THE INPUT
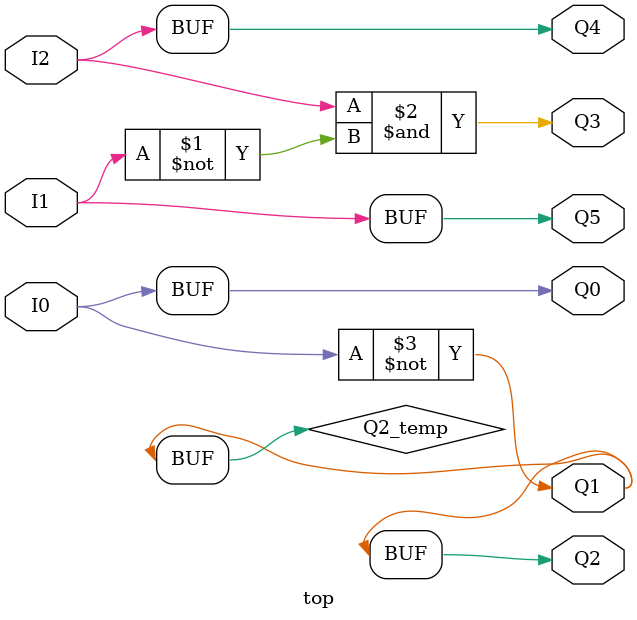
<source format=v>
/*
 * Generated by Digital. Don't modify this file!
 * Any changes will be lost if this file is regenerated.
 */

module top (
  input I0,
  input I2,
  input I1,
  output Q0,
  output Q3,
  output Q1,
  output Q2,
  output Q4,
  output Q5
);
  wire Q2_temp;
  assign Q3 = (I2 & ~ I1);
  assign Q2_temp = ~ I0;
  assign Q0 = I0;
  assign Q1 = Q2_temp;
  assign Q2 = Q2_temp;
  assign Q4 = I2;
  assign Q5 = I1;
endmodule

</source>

WORK REQUIRED
Write every record out again exactly as written. Pictures don't belong in the copy.

COMPLETED EXERCISE
<source format=v>
/*
 * Generated by Digital. Don't modify this file!
 * Any changes will be lost if this file is regenerated.
 */

module top (
  input I0,
  input I2,
  input I1,
  output Q0,
  output Q3,
  output Q1,
  output Q2,
  output Q4,
  output Q5
);
  wire Q2_temp;
  assign Q3 = (I2 & ~ I1);
  assign Q2_temp = ~ I0;
  assign Q0 = I0;
  assign Q1 = Q2_temp;
  assign Q2 = Q2_temp;
  assign Q4 = I2;
  assign Q5 = I1;
endmodule

</source>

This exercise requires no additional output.